しかし私は本当に小説を書いていたかったのだろうか? 惣流・アスカ・ラングレーにとってエヴァに乗ることが承認欲求を満たすために絶対に必要な行為であったのと同様に、私は小説で同じことをしようとしていただけで、本当は小説なんて全く書きたくなかったのではないか。
著者は「一度死んでみたつもりになって、それからやりたいことを見つければいい」と本の中で説いている。
私は完全に死ぬ間際になって、絶対に小説家になれなかったことを悔やむだろうと思ってきた。しかし心身ともにボロボロになって、それでもなお小説を書きたいのだろうか?

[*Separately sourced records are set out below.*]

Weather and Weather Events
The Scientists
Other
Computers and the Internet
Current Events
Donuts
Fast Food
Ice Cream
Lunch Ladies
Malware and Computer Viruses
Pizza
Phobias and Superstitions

今はまだ答えが出ない。小説は物心ついた時から書いてきたし、書くことから離れてしまったら、私は私ではいられない。ただそれが小説である必要はあるのか? ますますわからない。
私は構造主義的な小説を書くことに対して強い抵抗感を感じてきたし、その感情を蔑ろにした結果が今に至っている状況なのではないか。

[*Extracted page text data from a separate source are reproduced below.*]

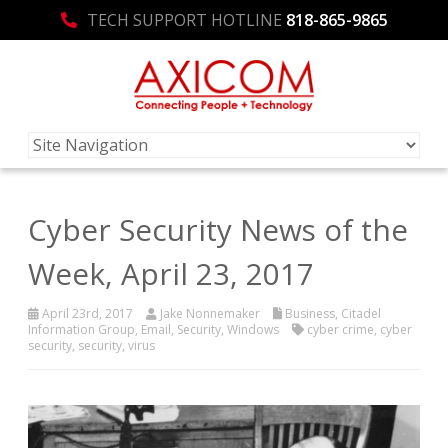
TECH SUPPORT HOTLINE
818-865-9865
Cyber Security News of the
Week, April 23, 2017
April 23rd, 2017
Jake Nonnemaker
Business
,
Citadel
Information Group
,
Email
,
Security
,
Windows
cyber crime
,
cyber
security
,
security
,
virus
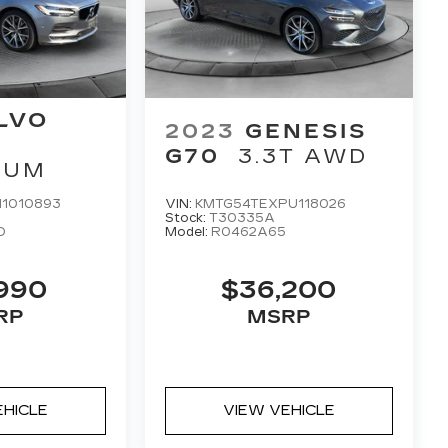
LVO
2023
GENESIS
G70
3.3T AWD
TUM
1010893
VIN:
KMTG54TEXPU118026
Stock:
T30335A
D
Model:
R0462A65
,990
$36,200
RP
MSRP
EHICLE
VIEW VEHICLE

構造主義を前提としなければ商業作品としてはまずダメになるのは目に見えているから、それをおざなりにしていいとは書くつもりはない。
ただ私はそうした形で自分の外側にある設計図を組み立てるようにして小説を書きたいとは思わない。たとえ商業ベースに乗らなくても、自分の書きたい小説を書くことが第一で、他に必要なものなんて何もないのかもしれない。

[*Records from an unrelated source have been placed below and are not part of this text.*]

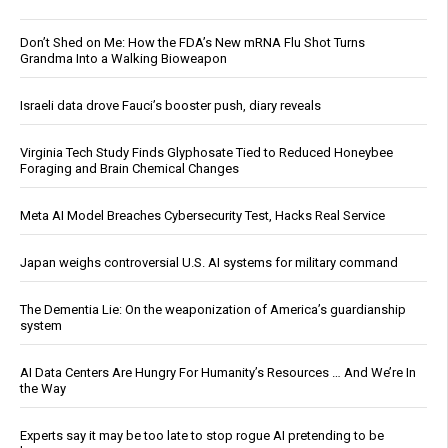
Don’t Shed on Me: How the FDA’s New mRNA Flu Shot Turns
Grandma Into a Walking Bioweapon
Israeli data drove Fauci’s booster push, diary reveals
Virginia Tech Study Finds Glyphosate Tied to Reduced Honeybee
Foraging and Brain Chemical Changes
Meta AI Model Breaches Cybersecurity Test, Hacks Real Service
Japan weighs controversial U.S. AI systems for military command
The Dementia Lie: On the weaponization of America’s guardianship
system
AI Data Centers Are Hungry For Humanity’s Resources … And We’re In
the Way
Experts say it may be too late to stop rogue AI pretending to be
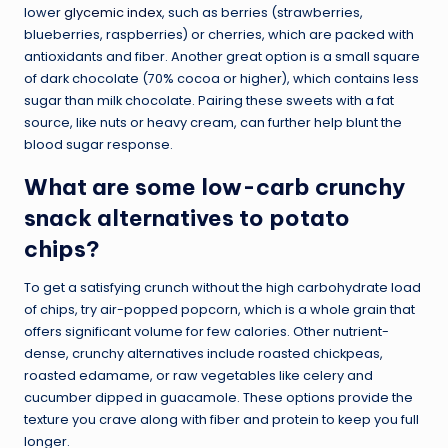
lower
glycemic index
, such as berries (strawberries,
blueberries, raspberries) or cherries, which are packed with
antioxidants and fiber. Another great option is a small square
of dark chocolate (70% cocoa or higher), which contains less
sugar than milk chocolate. Pairing these sweets with a fat
source, like nuts or heavy cream, can further help blunt the
blood sugar response.
What are some low-carb crunchy
snack alternatives to potato
chips?
To get a satisfying crunch without the high carbohydrate load
of chips, try air-popped popcorn, which is a whole grain that
offers significant volume for few calories. Other nutrient-
dense, crunchy alternatives include roasted chickpeas,
roasted edamame, or raw vegetables like celery and
cucumber dipped in guacamole. These options provide the
texture you crave along with fiber and protein to keep you full
longer.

とはいえまだ構造主義の呪縛から離れられない。特撮を観てもアニメを観ても、ひたすら物語の構造を解体して捉えようとしてしまう。物語を分析的に読み解く上では必須スキルだから、それはそれでいいのだけれど、私がやりたいことはそうではないのかもしれない。
小説の構造をまるで無視した小説というのは極々趣味的なものになってしまうし、何度も書くように商業的な成功とは無縁なところにあることを自覚しなければならない。そしてその脱構造主義的な小説を書いて商業ベースに載せられるだけの才能が自分にあるとも思えないから、やはり構造主義に落ち着かざるを得ないこともわかっている。
だから小説から一旦離れたいという想いもあった。より自分の必然的で根源的なものに迫っていくのに、小説の構造はあまりにも邪魔だった。自分の内面に迫っていくのに必要なものは詩を置いて他になかった。だから詩を書きつづけているのかもしれない。
念のためココア共和国で三ヶ月連続で佳作として採っていただいたことを報告したところ、母からは「あなたの書く詩は好きじゃない」と云われた。気持ちが悪いのだそうだ。知るか、そんなもの。私は母のために詩を書いているわけではない。
いわば詩を書くことは、私にとって母との決別を意味しているのだった。小説とは違って、詩はただ私自身と読者のためのものだ。他には何もない。詩はどこまでも自由だ。ただ詩としてある限り。
もうしばらくは小説を書くことから離れてみて、そうして気が済んだら戻るかもしれないし、戻らないかもしれない。
とにかく今は詩を書いていたいし、ここのところ筆が鈍っているから、また詩を通じて歌えるように、自分の創作の源としっかり向き合いたい。